Solving a browser bug with invalid HTML

Recently, I’ve been involved in building Solar Stormwatch, a citizen science project which asks people to look for by watching videos of data recorded by the wide-field cameras on the STEREO spacecraft. We ask people a series of questions about each video and record their answers. The answers they submit then determine subsequent questions that they’ll be asked. Answers are tracked in the underlying API by assigning each answer a numerical ID, so the markup for an answer looks something like this (using HTML buttons for each answer):
<button value="2">Ahead</button>

If the site user wants to pick the answer ‘Ahead’ to a question, they click this button. With jQuery, I get the value of the button (2) using var answer_id = $(this).val(). Users confirm their answer by pressing a ‘Next’ button to move onto the next question:

<button id="next" value="">Next</button>

I decided to use the ‘Next’ button to store the currently selected answer: $('#next').val(answer_id). I can then look at the value of the ‘Next’ button to decide which question to ask next when they submit an answer. All fairly straightforward HTML and JavaScript, which works in any standards-compliant web browser.

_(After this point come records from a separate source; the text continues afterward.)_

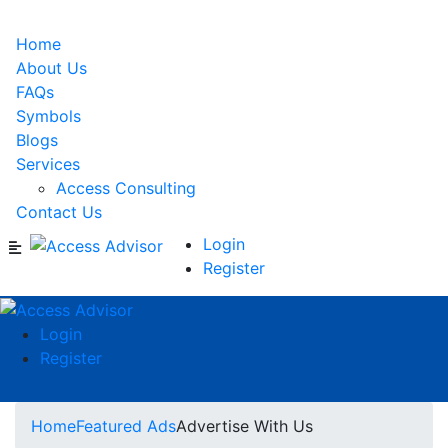
Home
About Us
FAQs
Symbols
Blogs
Services
Access Consulting
Contact Us
Login
Register
Login
Register
Home
Featured Ads
Advertise With Us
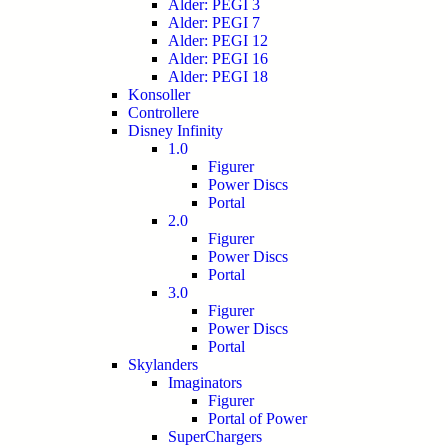
Alder: PEGI 3
Alder: PEGI 7
Alder: PEGI 12
Alder: PEGI 16
Alder: PEGI 18
Konsoller
Controllere
Disney Infinity
1.0
Figurer
Power Discs
Portal
2.0
Figurer
Power Discs
Portal
3.0
Figurer
Power Discs
Portal
Skylanders
Imaginators
Figurer
Portal of Power
SuperChargers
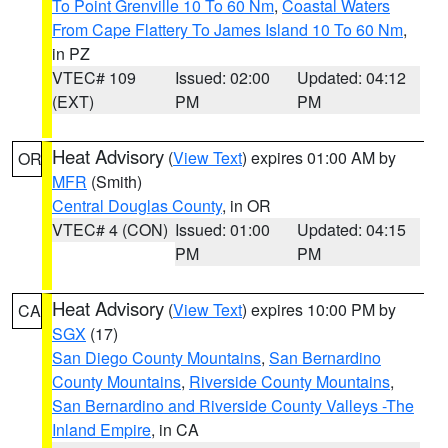
To Point Grenville 10 To 60 Nm
,
Coastal Waters
From Cape Flattery To James Island 10 To 60 Nm
,
in PZ
VTEC# 109
Issued: 02:00
Updated: 04:12
(EXT)
PM
PM
Heat Advisory
(
View Text
) expires 01:00 AM by
OR
MFR
(Smith)
Central Douglas County
, in OR
VTEC# 4 (CON)
Issued: 01:00
Updated: 04:15
PM
PM
Heat Advisory
(
View Text
) expires 10:00 PM by
CA
SGX
(17)
San Diego County Mountains
,
San Bernardino
County Mountains
,
Riverside County Mountains
,
San Bernardino and Riverside County Valleys -The
Inland Empire
, in CA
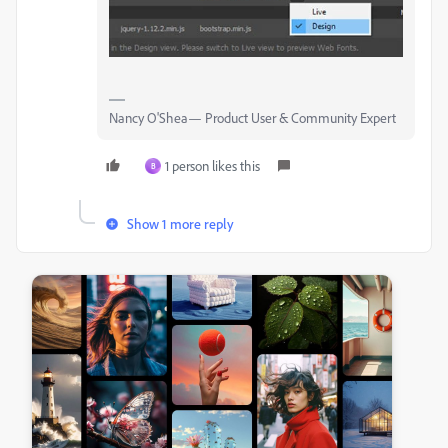
Nancy O'Shea— Product User & Community Expert
1 person likes this
B
Show 1 more reply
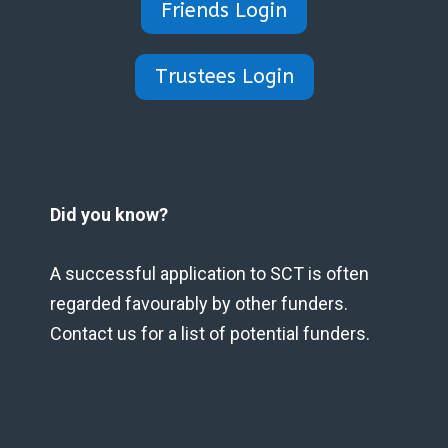
Friends Login
Trustees Login
Did you know?
A successful application to SCT is often
regarded favourably by other funders.
Contact us for a list of potential funders.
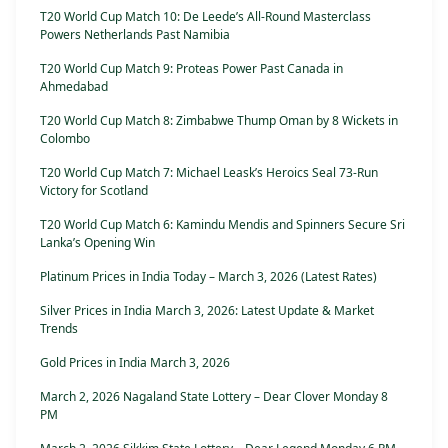
T20 World Cup Match 10: De Leede’s All-Round Masterclass
Powers Netherlands Past Namibia
T20 World Cup Match 9: Proteas Power Past Canada in
Ahmedabad
T20 World Cup Match 8: Zimbabwe Thump Oman by 8 Wickets in
Colombo
T20 World Cup Match 7: Michael Leask’s Heroics Seal 73-Run
Victory for Scotland
T20 World Cup Match 6: Kamindu Mendis and Spinners Secure Sri
Lanka’s Opening Win
Platinum Prices in India Today – March 3, 2026 (Latest Rates)
Silver Prices in India March 3, 2026: Latest Update & Market
Trends
Gold Prices in India March 3, 2026
March 2, 2026 Nagaland State Lottery – Dear Clover Monday 8
PM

However, after launching the site we started to get strange bug reports on the Solar Stormwatch forum. Buttons were displaying numbers instead of words as their labels. Questions were repeating rather than moving onto the next question for a given answer. It turns out there is a bug in IE6 and IE7, which was being picked up by our users — IE6 and IE7 do not support the value attribute on buttons.

In IE6 and IE7, calling $(this).val() returns the text of a button — ‘Ahead’ in the example given above. Similarly, setting .val() for a button sets the button text, not its value. My first reaction was to change my jQuery code to use .attr('value') to access the value attribute instead. This runs into exactly the same underlying browser bug — .attr('value') gets and sets the button text in IE6 and 7.

To solve this, and get the questions working in IE, I ended up changing the value attribute on buttons to data-value. This is invalid in HTML 4, though it will be valid in HTML 5.

<button data-value="2">Ahead</button>

This works, however, because the default behaviour of HTML parsers in all the major browsers is the same when they encounter an attribute they don’t understand. They simply add it to the DOM as a property of the current node ie. you get something like button.data-value=2. So, wherever I had used .val() in my jQuery code, I now use .attr('data-value') to get and set the value of buttons.

I’m not hugely happy with this solution. It’s invalid HTML and relies on default error-handling behaviour in HTML parsers. It does work cross-browser, and it is robust in that HTML parsers aren’t likely to change the way they handle unrecognised attributes. I wish Internet Explorer supported the standards-compliant, valid solution though.